Posted by DMC on 8 December 2010 in Diary |

Yesterday I mentioned that I was reading Prof Stephen Hawkings’ book, The Grand Design. I really ought to say little more about this book. Although the authors write in fairly plain language, inevitably one gets involved with quark’s, neutrons, protons, atoms and the like and numbers so long that the number of zeros would take several lines to type out, for example 10 to the power of 500. Although I like to think I understand what I’m reading at the time I would not relish the idea to have to sit examination having finished the book.

The object of the book is summed up in the first chapter where Prof Hawkins poses the following questions which have puzzled me for decades. Typically:

  • How can we understand the world in which we find ourselves?
  • How does the universe behave?
  • What is the nature of reality?
  • Where did all  this come from?
  • Did the universe need a creator? and in a later chapter
  • Why is there a universe?

In dealing with such questions Prof Hawkins says things like “if you go far enough back  in time the universe was as small as….. 1 billion-trillion-trillionth of a centimetre”.

» **DATA EXTRACTS**
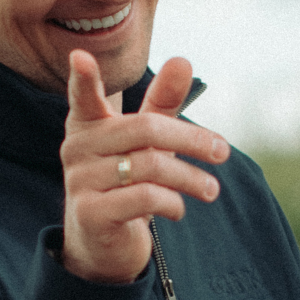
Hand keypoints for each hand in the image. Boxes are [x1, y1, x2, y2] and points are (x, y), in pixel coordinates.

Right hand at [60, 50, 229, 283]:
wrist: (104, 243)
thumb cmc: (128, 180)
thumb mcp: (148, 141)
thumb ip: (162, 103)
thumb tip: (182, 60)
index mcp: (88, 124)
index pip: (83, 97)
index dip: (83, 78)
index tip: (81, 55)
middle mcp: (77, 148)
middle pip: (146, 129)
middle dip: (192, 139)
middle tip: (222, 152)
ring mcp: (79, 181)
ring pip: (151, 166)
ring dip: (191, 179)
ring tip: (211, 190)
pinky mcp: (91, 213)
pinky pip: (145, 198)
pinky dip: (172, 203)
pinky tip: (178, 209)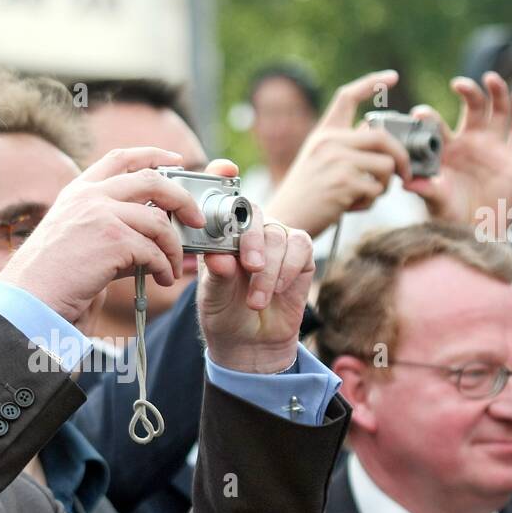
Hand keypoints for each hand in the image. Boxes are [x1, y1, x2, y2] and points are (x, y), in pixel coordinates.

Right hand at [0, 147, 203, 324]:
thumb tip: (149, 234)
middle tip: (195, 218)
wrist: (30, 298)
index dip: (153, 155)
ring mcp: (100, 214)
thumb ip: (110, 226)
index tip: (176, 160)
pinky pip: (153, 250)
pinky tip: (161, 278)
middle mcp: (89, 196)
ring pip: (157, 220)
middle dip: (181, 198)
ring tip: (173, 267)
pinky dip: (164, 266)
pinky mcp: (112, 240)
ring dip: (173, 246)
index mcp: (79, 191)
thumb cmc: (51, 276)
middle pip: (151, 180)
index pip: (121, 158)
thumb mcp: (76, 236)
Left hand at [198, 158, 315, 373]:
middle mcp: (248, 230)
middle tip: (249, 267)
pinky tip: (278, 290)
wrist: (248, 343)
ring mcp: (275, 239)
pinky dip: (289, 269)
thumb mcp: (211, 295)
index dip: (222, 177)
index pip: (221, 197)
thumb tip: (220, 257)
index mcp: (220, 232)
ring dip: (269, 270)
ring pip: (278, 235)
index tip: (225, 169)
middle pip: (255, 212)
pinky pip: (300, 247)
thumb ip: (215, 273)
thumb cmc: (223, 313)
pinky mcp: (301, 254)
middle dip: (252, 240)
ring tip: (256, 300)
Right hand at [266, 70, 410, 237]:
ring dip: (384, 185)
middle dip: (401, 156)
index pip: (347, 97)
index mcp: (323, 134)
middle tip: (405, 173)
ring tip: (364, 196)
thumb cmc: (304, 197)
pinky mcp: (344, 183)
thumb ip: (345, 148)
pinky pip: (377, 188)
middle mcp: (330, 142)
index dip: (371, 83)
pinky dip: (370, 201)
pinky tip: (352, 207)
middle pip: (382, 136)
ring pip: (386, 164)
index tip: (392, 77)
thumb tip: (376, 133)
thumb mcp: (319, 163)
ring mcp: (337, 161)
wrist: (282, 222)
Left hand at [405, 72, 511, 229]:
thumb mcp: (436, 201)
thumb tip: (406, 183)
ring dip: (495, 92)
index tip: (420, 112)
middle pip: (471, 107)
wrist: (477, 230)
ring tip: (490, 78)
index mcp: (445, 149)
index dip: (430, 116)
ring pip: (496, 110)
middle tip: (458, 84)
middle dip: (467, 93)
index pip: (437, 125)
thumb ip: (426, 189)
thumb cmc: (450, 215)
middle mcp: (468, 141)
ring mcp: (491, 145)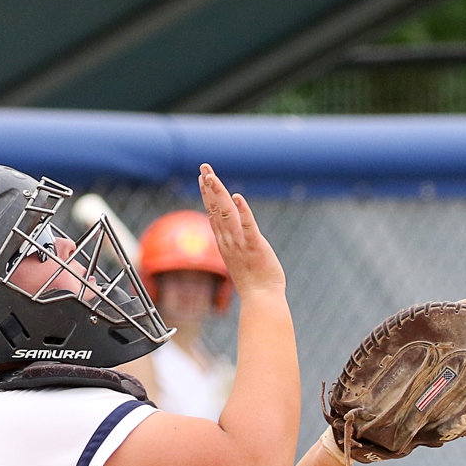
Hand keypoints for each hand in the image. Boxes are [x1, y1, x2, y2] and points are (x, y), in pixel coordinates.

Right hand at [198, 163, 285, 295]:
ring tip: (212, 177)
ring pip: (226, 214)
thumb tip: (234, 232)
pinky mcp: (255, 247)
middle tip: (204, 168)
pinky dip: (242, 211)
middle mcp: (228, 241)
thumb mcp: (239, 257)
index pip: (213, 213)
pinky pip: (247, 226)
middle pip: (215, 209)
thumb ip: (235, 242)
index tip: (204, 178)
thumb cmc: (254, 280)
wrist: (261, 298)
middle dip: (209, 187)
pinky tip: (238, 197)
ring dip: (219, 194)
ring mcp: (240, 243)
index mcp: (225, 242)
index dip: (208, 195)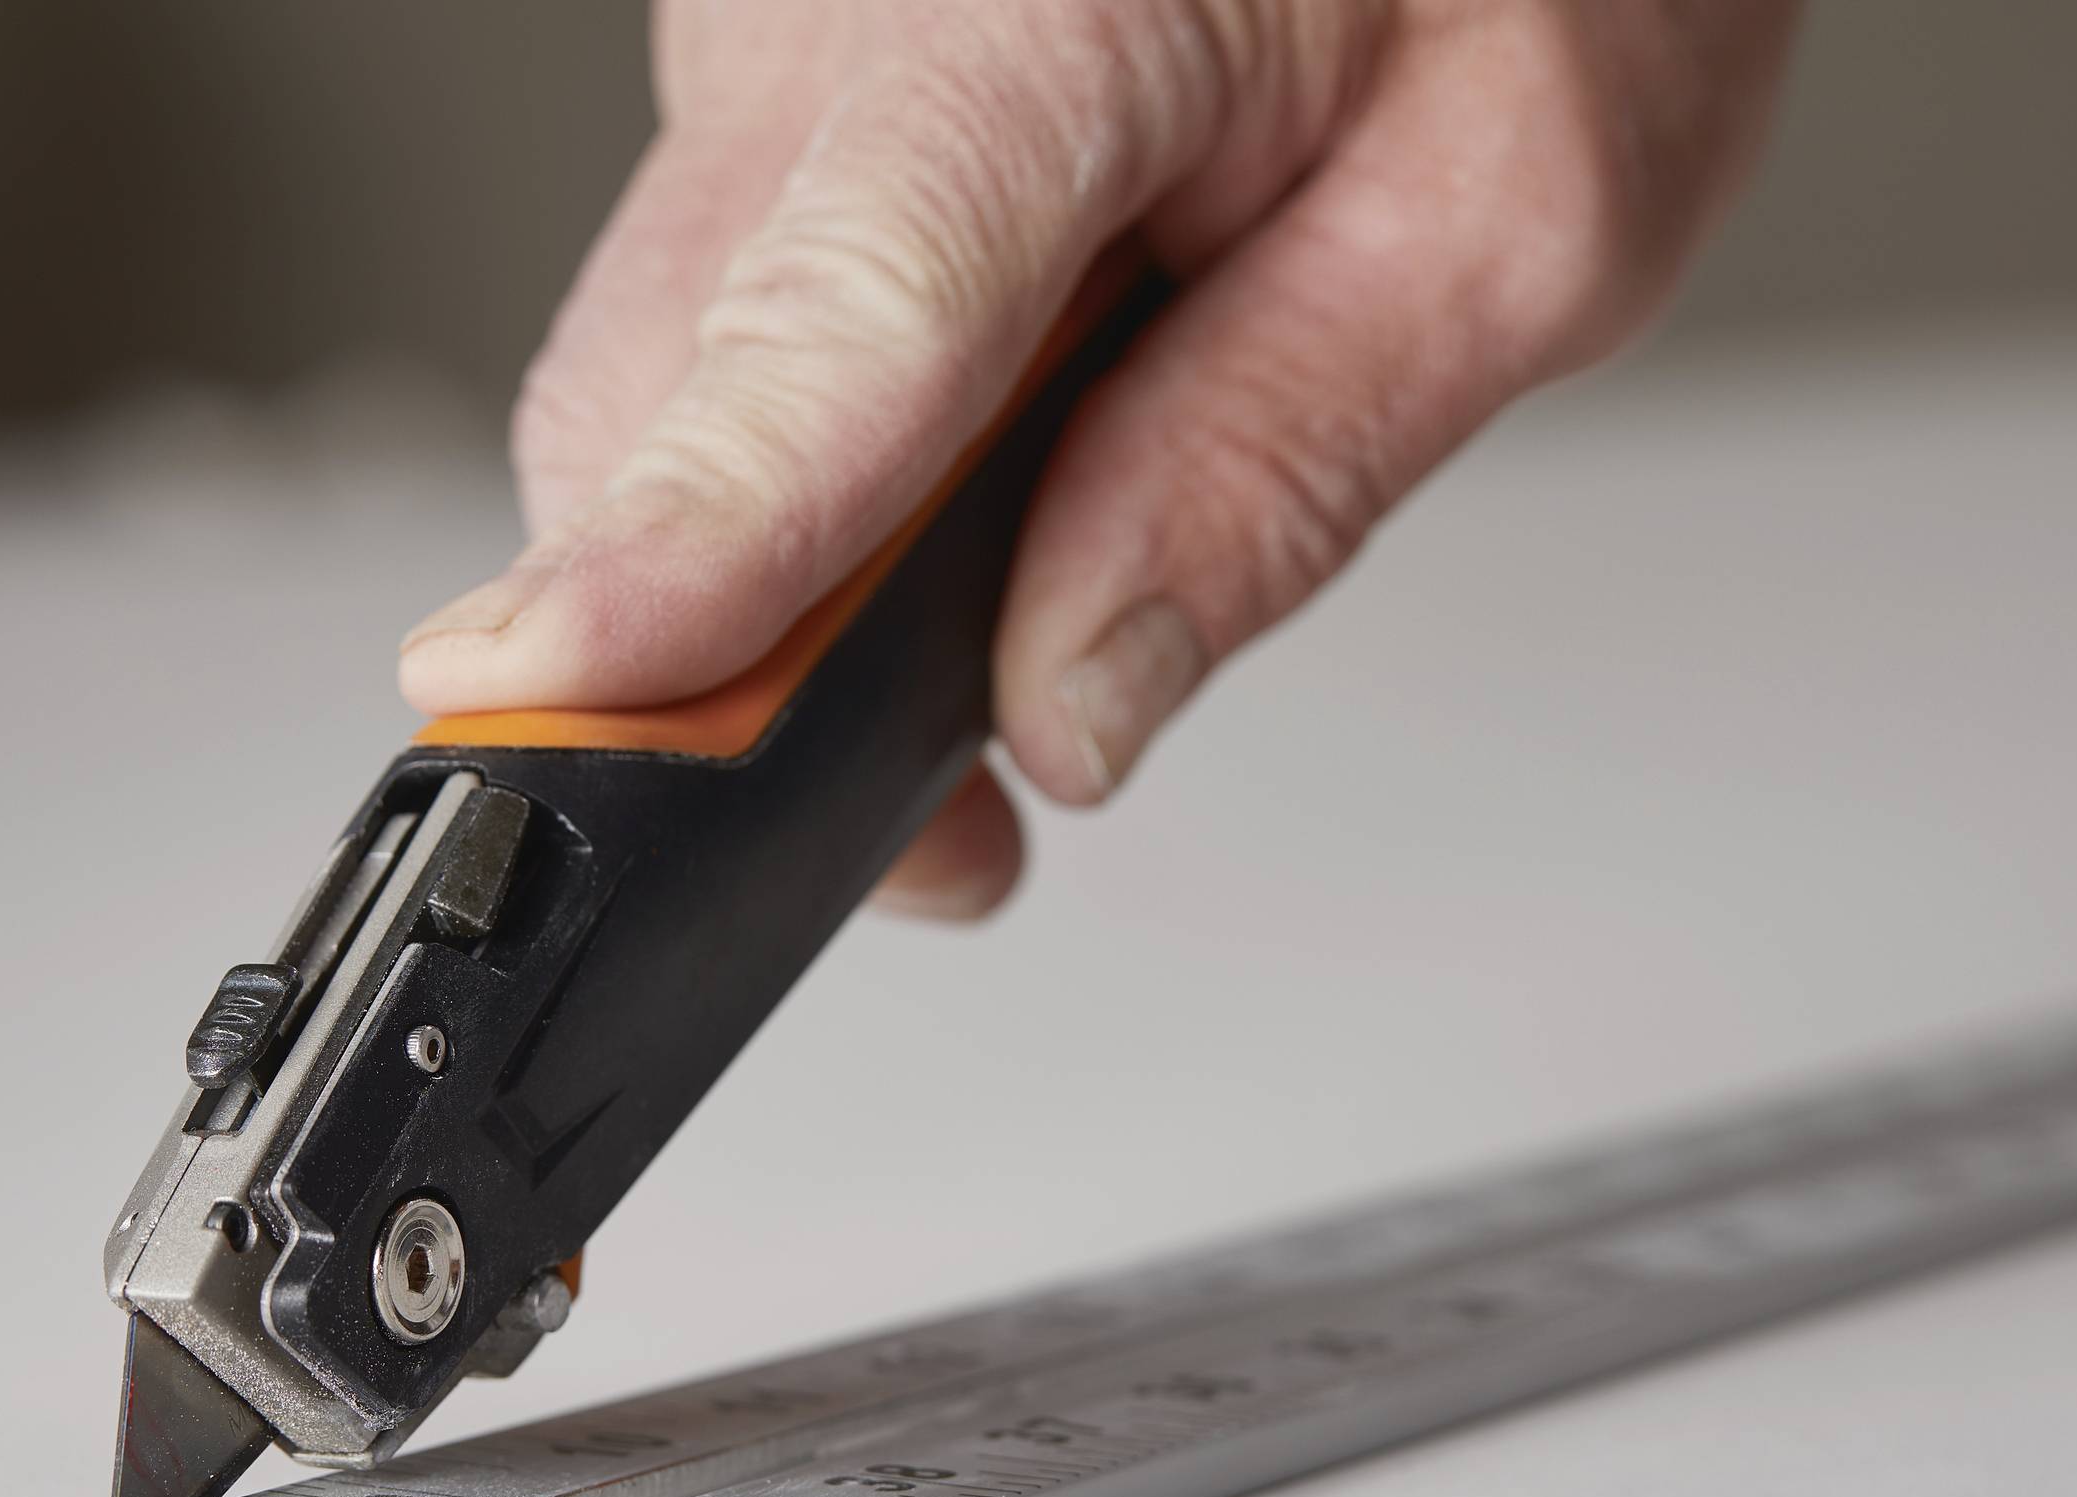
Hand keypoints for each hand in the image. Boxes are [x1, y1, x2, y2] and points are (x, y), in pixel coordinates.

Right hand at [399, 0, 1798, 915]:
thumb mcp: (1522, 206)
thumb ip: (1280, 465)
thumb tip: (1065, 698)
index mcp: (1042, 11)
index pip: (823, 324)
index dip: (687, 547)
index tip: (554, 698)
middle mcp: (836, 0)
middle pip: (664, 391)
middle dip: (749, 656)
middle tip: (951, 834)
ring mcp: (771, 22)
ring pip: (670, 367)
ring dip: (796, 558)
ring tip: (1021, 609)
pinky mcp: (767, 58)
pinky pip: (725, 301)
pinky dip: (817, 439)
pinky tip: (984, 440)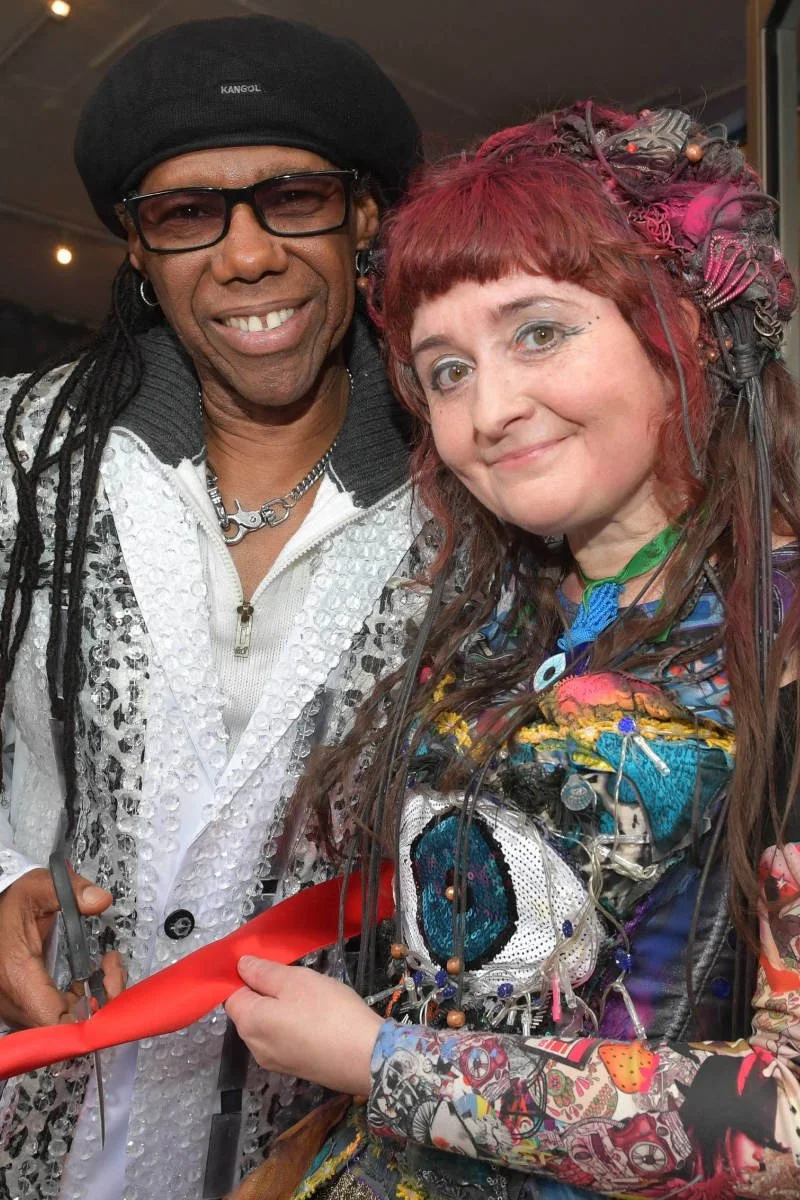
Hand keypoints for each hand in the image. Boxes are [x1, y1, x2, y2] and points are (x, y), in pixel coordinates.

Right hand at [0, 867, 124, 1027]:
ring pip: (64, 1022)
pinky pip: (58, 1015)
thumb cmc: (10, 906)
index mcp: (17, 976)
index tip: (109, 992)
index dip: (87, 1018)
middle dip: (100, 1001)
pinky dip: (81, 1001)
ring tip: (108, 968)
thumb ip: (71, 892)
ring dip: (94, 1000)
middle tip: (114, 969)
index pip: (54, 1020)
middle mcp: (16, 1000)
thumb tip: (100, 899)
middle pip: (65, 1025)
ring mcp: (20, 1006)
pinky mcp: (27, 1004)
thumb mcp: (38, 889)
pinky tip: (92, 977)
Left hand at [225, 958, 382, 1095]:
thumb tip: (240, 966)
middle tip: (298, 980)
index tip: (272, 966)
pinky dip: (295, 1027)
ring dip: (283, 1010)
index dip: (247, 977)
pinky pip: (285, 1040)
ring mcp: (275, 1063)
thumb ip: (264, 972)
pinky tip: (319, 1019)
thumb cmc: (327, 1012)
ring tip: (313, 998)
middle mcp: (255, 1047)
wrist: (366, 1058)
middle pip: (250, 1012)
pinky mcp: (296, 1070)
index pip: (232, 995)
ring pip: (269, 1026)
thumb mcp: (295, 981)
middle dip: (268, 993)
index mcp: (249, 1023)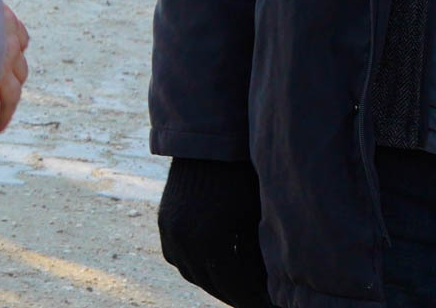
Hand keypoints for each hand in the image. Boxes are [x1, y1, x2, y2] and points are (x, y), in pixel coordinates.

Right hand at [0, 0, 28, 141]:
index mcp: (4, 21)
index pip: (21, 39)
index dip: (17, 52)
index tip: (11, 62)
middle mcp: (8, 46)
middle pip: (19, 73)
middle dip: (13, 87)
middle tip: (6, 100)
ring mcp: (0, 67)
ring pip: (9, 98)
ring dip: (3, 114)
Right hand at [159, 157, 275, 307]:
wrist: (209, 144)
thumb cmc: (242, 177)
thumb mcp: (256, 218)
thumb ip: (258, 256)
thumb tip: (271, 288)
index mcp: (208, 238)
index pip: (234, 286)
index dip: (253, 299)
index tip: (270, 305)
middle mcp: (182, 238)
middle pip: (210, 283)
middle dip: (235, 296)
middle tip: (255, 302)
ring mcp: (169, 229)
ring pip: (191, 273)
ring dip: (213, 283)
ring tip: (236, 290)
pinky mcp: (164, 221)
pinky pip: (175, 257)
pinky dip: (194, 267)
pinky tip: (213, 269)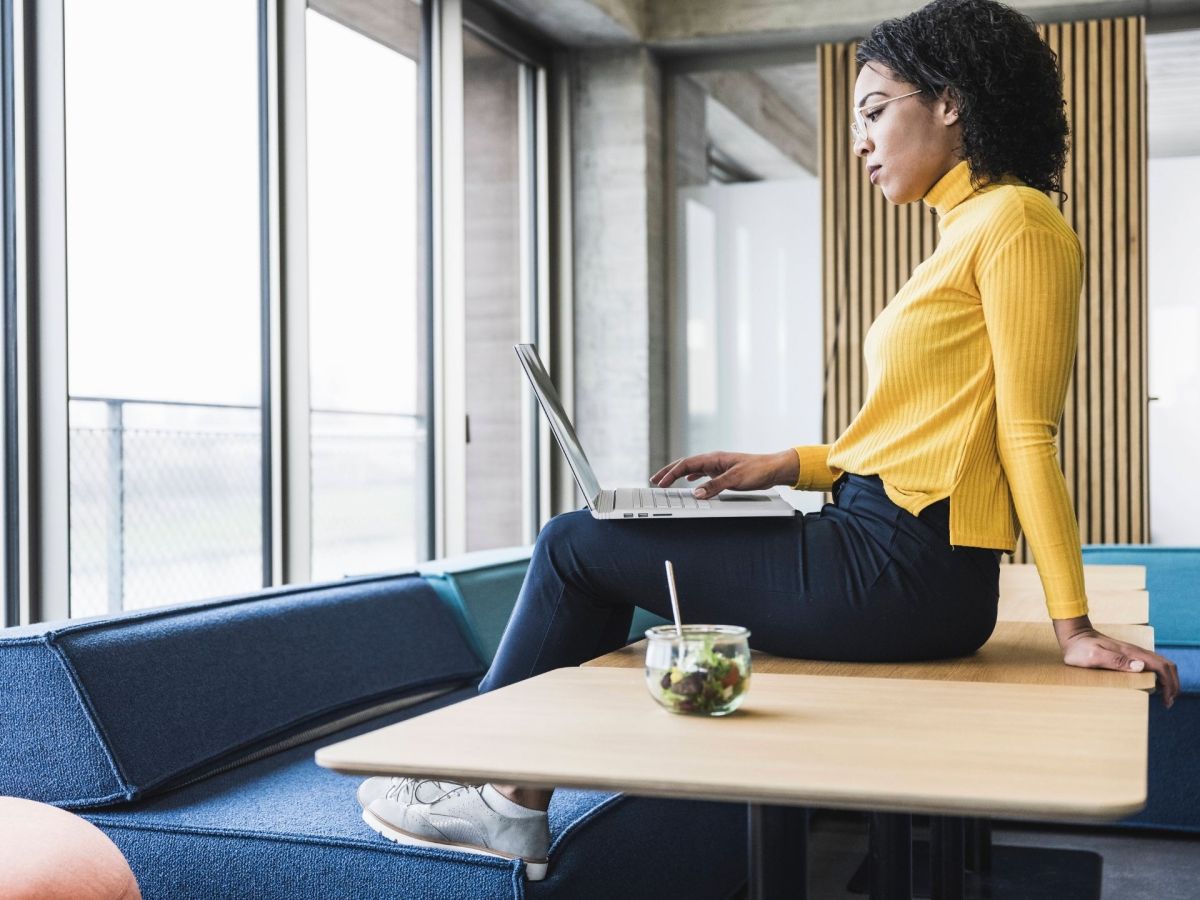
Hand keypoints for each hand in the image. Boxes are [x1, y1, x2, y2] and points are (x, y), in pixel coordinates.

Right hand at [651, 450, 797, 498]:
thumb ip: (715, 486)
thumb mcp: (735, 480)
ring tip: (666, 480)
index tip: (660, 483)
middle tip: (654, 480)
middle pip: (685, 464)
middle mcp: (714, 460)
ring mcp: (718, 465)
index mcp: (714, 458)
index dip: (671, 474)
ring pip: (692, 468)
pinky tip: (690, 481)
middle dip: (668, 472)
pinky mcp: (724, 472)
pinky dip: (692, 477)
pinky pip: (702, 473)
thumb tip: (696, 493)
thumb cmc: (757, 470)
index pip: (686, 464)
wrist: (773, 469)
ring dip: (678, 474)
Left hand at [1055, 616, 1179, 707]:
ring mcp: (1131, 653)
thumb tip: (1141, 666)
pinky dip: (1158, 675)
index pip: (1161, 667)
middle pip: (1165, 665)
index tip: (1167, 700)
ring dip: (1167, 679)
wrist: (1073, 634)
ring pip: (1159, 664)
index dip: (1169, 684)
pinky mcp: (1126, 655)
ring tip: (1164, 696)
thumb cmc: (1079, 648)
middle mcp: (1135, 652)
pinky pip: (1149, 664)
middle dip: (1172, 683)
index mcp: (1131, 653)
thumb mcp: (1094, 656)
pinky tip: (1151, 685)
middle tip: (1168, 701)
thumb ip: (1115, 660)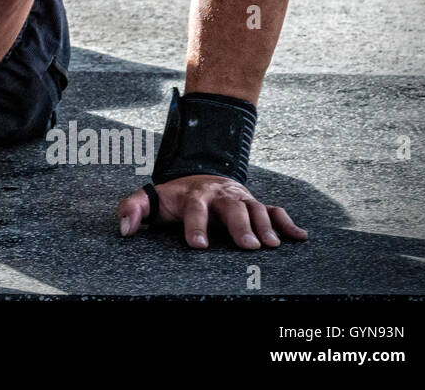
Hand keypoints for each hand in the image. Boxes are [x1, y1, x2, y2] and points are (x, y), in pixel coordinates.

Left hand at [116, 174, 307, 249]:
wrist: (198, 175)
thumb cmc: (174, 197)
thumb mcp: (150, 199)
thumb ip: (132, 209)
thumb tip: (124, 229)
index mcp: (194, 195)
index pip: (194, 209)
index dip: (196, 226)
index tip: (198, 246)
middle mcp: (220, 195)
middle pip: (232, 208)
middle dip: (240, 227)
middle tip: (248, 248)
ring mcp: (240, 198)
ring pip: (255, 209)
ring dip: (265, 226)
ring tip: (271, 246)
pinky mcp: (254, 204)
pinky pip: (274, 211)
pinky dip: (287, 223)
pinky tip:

» **INSTRUCTIONS TO FOLLOW**
In the diary post, what number is given as an example of one too long to type out? The items above have no connection to the diary post.

» **REPLY TO THE TASK**
10 to the power of 500.